Would you transcribe the whole listing exactly, minus its pictures?

---- DATASET ENTRIES

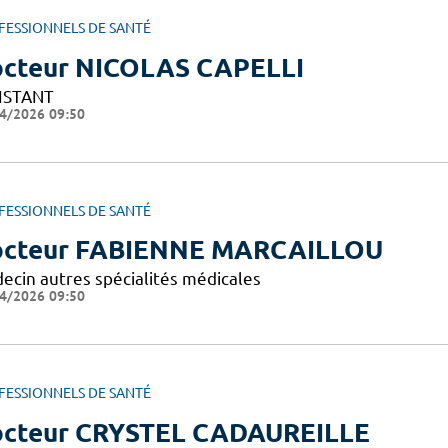
FESSIONNELS DE SANTÉ
cteur NICOLAS CAPELLI
ISTANT
4/2026 09:50
FESSIONNELS DE SANTÉ
cteur FABIENNE MARCAILLOU
ecin autres spécialités médicales
4/2026 09:50
FESSIONNELS DE SANTÉ
cteur CRYSTEL CADAUREILLE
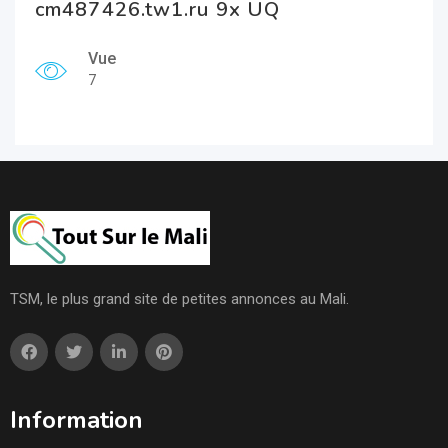
cm487426.tw1.ru 9x UQ
Vue
7
TSM, le plus grand site de petites annonces au Mali.
Information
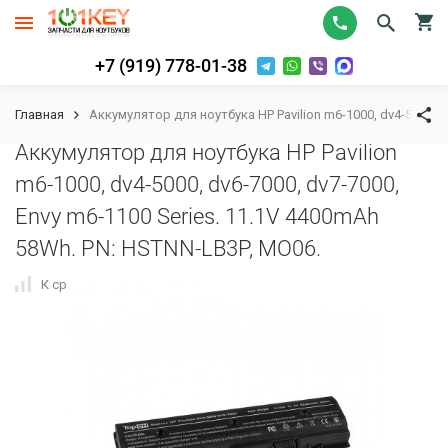
+7 (919) 778-01-38
Главная
Аккумулятор для ноутбука HP Pavilion m6-1000, dv4-5000, d
Аккумулятор для ноутбука HP Pavilion
m6-1000, dv4-5000, dv6-7000, dv7-7000,
Envy m6-1100 Series. 11.1V 4400mAh
58Wh. PN: HSTNN-LB3P, MO06.
К сравнению
В избранное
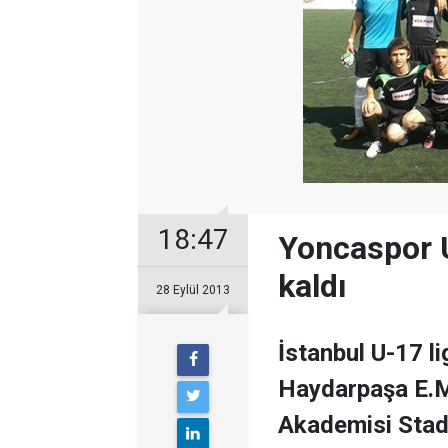
18:47
Yoncaspor 
kaldı
28 Eylül 2013
İstanbul U-17 l
Haydarpaşa E.M.
Akademisi Stadı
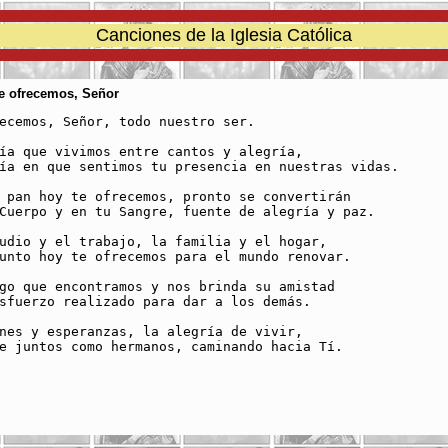
Canciones de la Iglesia Católica
Te ofrecemos, Señor
ecemos, Señor, todo nuestro ser.

ía que vivimos entre cantos y alegría,

ía en que sentimos tu presencia en nuestras vidas.

 pan hoy te ofrecemos, pronto se convertirán

Cuerpo y en tu Sangre, fuente de alegría y paz.

udio y el trabajo, la familia y el hogar,

unto hoy te ofrecemos para el mundo renovar.

go que encontramos y nos brinda su amistad

sfuerzo realizado para dar a los demás.

nes y esperanzas, la alegría de vivir,

e juntos como hermanos, caminando hacia Tí.
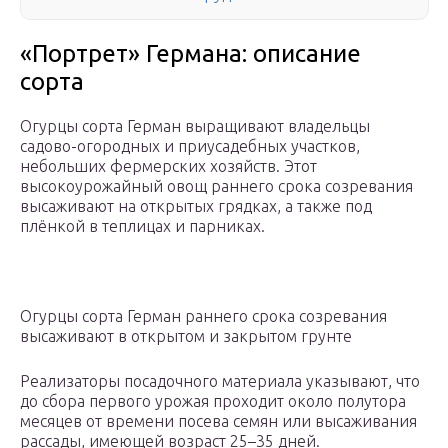
«Портрет» Германа: описание
сорта
Огурцы сорта Герман выращивают владельцы
садово-огородных и приусадебных участков,
небольших фермерских хозяйств. Этот
высокоурожайный овощ раннего срока созревания
высаживают на открытых грядках, а также под
плёнкой в теплицах и парниках.
Огурцы сорта Герман раннего срока созревания
высаживают в открытом и закрытом грунте
Реализаторы посадочного материала указывают, что
до сбора первого урожая проходит около полутора
месяцев от времени посева семян или высаживания
рассады, имеющей возраст 25–35 дней.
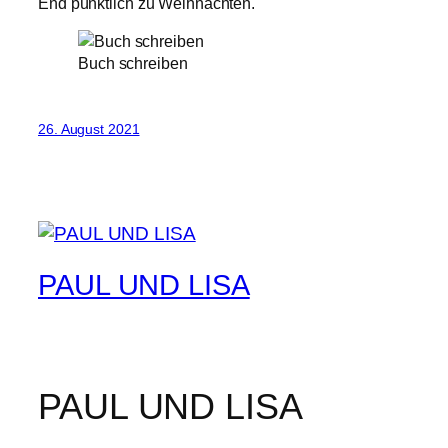
End pünktlich zu Weihnachten.
Buch schreiben
26. August 2021
PAUL UND LISA
PAUL UND LISA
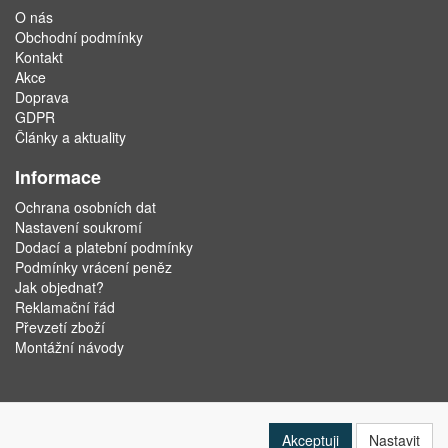
O nás
Obchodní podmínky
Kontakt
Akce
Doprava
GDPR
Články a aktuality
Informace
Ochrana osobních dat
Nastavení soukromí
Dodací a platební podmínky
Podmínky vrácení peněz
Jak objednat?
Reklamační řád
Převzetí zboží
Montážní návody
Akceptuji
Nastavit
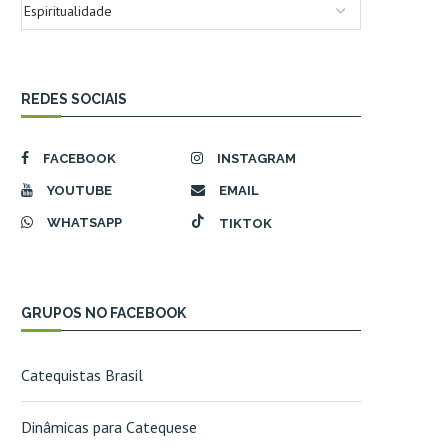
REDES SOCIAIS
FACEBOOK
INSTAGRAM
YOUTUBE
EMAIL
WHATSAPP
TIKTOK
GRUPOS NO FACEBOOK
Catequistas Brasil
Dinâmicas para Catequese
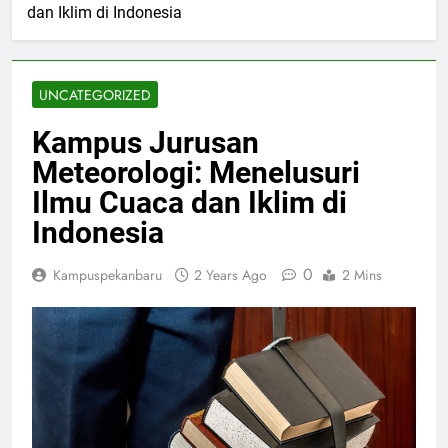
dan Iklim di Indonesia
UNCATEGORIZED
Kampus Jurusan
Meteorologi: Menelusuri
Ilmu Cuaca dan Iklim di
Indonesia
0
Kampuspekanbaru
2 Years Ago
2 Mins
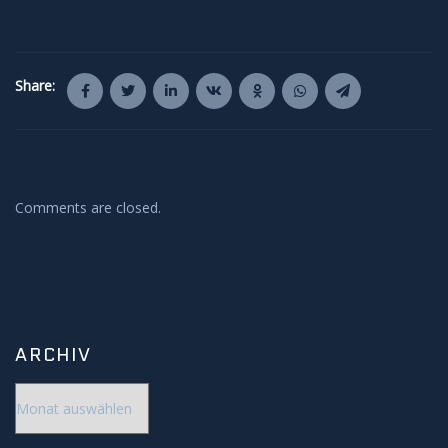
Share:
Comments are closed.
ARCHIV
Archiv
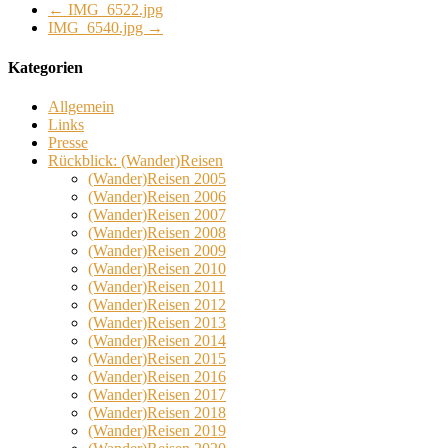
←
IMG_6522.jpg
IMG_6540.jpg
→
Kategorien
Allgemein
Links
Presse
Rückblick: (Wander)Reisen
(Wander)Reisen 2005
(Wander)Reisen 2006
(Wander)Reisen 2007
(Wander)Reisen 2008
(Wander)Reisen 2009
(Wander)Reisen 2010
(Wander)Reisen 2011
(Wander)Reisen 2012
(Wander)Reisen 2013
(Wander)Reisen 2014
(Wander)Reisen 2015
(Wander)Reisen 2016
(Wander)Reisen 2017
(Wander)Reisen 2018
(Wander)Reisen 2019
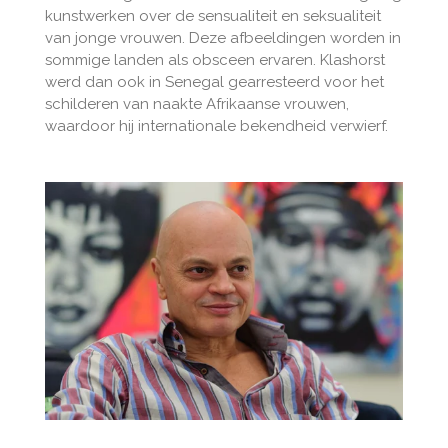
kunstwerken over de sensualiteit en seksualiteit
van jonge vrouwen. Deze afbeeldingen worden in
sommige landen als obsceen ervaren. Klashorst
werd dan ook in Senegal gearresteerd voor het
schilderen van naakte Afrikaanse vrouwen,
waardoor hij internationale bekendheid verwierf.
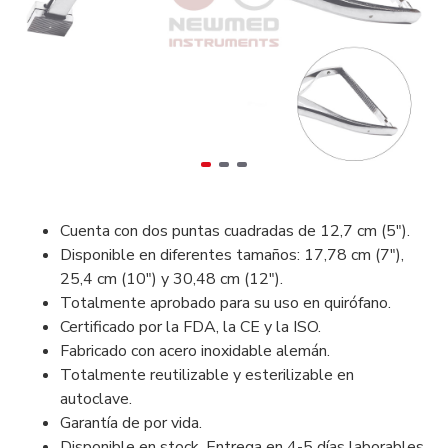
Cuenta con dos puntas cuadradas de 12,7 cm (5").
Disponible en diferentes tamaños: 17,78 cm (7"),
25,4 cm (10") y 30,48 cm (12").
Totalmente aprobado para su uso en quirófano.
Certificado por la FDA, la CE y la ISO.
Fabricado con acero inoxidable alemán.
Totalmente reutilizable y esterilizable en
autoclave.
Garantía de por vida.
Disponible en stock. Entrega en 4-5 días laborables.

--------

# FINISHED TASK
FESSIONNELS DE SANTÉ
cteur NICOLAS CAPELLI
ISTANT
4/2026 09:50
FESSIONNELS DE SANTÉ
cteur FABIENNE MARCAILLOU
ecin autres spécialités médicales
4/2026 09:50
FESSIONNELS DE SANTÉ
cteur CRYSTEL CADAUREILLE
cm487426.tw1.ru 9x UQ
Vue
7
TSM, le plus grand site de petites annonces au Mali.
Information
+7 (919) 778-01-38
Главная
Аккумулятор для ноутбука HP Pavilion m6-1000, dv4-5000, d
Аккумулятор для ноутбука HP Pavilion
m6-1000, dv4-5000, dv6-7000, dv7-7000,
Envy m6-1100 Series. 11.1V 4400mAh
58Wh. PN: HSTNN-LB3P, MO06.
К сравнению
В избранное
18:47
Yoncaspor 
kaldı
28 Eylül 2013
İstanbul U-17 l
Haydarpaşa E.M.
Akademisi Stadı
Canciones de la Iglesia Católica
Te ofrecemos, Señor
ecemos, Señor, todo nuestro ser.

ía que vivimos entre cantos y alegría,

ía en que sentimos tu presencia en nuestras vidas.

 pan hoy te ofrecemos, pronto se convertirán

Cuerpo y en tu Sangre, fuente de alegría y paz.

udio y el trabajo, la familia y el hogar,

unto hoy te ofrecemos para el mundo renovar.

go que encontramos y nos brinda su amistad

sfuerzo realizado para dar a los demás.

nes y esperanzas, la alegría de vivir,

e juntos como hermanos, caminando hacia Tí.
«Портрет» Германа: описание
сорта
Огурцы сорта Герман выращивают владельцы
садово-огородных и приусадебных участков,
небольших фермерских хозяйств. Этот
высокоурожайный овощ раннего срока созревания
высаживают на открытых грядках, а также под
плёнкой в теплицах и парниках.
Огурцы сорта Герман раннего срока созревания
высаживают в открытом и закрытом грунте
Реализаторы посадочного материала указывают, что
до сбора первого урожая проходит около полутора
месяцев от времени посева семян или высаживания
рассады, имеющей возраст 25–35 дней.
End pünktlich zu Weihnachten.
Buch schreiben
26. August 2021
PAUL UND LISA
PAUL UND LISA
O nás
Obchodní podmínky
Kontakt
Akce
Doprava
GDPR
Články a aktuality
Informace
Ochrana osobních dat
Nastavení soukromí
Dodací a platební podmínky
Podmínky vrácení peněz
Jak objednat?
Reklamační řád
Převzetí zboží
Montážní návody
Akceptuji
Nastavit
REDES SOCIAIS
FACEBOOK
INSTAGRAM
YOUTUBE
EMAIL
WHATSAPP
TIKTOK
GRUPOS NO FACEBOOK
Catequistas Brasil
Dinâmicas para Catequese
dan Iklim di Indonesia
UNCATEGORIZED
Kampus Jurusan
Meteorologi: Menelusuri
Ilmu Cuaca dan Iklim di
Indonesia
0
Kampuspekanbaru
2 Years Ago
2 Mins
Share:
Comments are closed.
ARCHIV
Archiv
←
IMG_6522.jpg
IMG_6540.jpg
→
Kategorien
Allgemein
Links
Presse
Rückblick: (Wander)Reisen
(Wander)Reisen 2005
(Wander)Reisen 2006
(Wander)Reisen 2007
(Wander)Reisen 2008
(Wander)Reisen 2009
(Wander)Reisen 2010
(Wander)Reisen 2011
(Wander)Reisen 2012
(Wander)Reisen 2013
(Wander)Reisen 2014
(Wander)Reisen 2015
(Wander)Reisen 2016
(Wander)Reisen 2017
(Wander)Reisen 2018
(Wander)Reisen 2019
kunstwerken over de sensualiteit en seksualiteit
van jonge vrouwen. Deze afbeeldingen worden in
sommige landen als obsceen ervaren. Klashorst
werd dan ook in Senegal gearresteerd voor het
schilderen van naakte Afrikaanse vrouwen,
waardoor hij internationale bekendheid verwierf.
Cuenta con dos puntas cuadradas de 12,7 cm (5").
Disponible en diferentes tamaños: 17,78 cm (7"),
25,4 cm (10") y 30,48 cm (12").
Totalmente aprobado para su uso en quirófano.
Certificado por la FDA, la CE y la ISO.
Fabricado con acero inoxidable alemán.
Totalmente reutilizable y esterilizable en
autoclave.
Garantía de por vida.
Disponible en stock. Entrega en 4-5 días laborables.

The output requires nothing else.